[Work task] From the first line to the last, reproduce the records exactly.

[Supplied data]
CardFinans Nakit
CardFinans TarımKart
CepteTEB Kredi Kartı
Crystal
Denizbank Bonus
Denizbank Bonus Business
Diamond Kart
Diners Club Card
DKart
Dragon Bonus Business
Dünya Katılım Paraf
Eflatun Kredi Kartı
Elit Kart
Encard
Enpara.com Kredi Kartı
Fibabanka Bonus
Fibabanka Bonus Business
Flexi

[Problem solution]
CardFinans Nakit
CardFinans TarımKart
CepteTEB Kredi Kartı
Crystal
Denizbank Bonus
Denizbank Bonus Business
Diamond Kart
Diners Club Card
DKart
Dragon Bonus Business
Dünya Katılım Paraf
Eflatun Kredi Kartı
Elit Kart
Encard
Enpara.com Kredi Kartı
Fibabanka Bonus
Fibabanka Bonus Business
Flexi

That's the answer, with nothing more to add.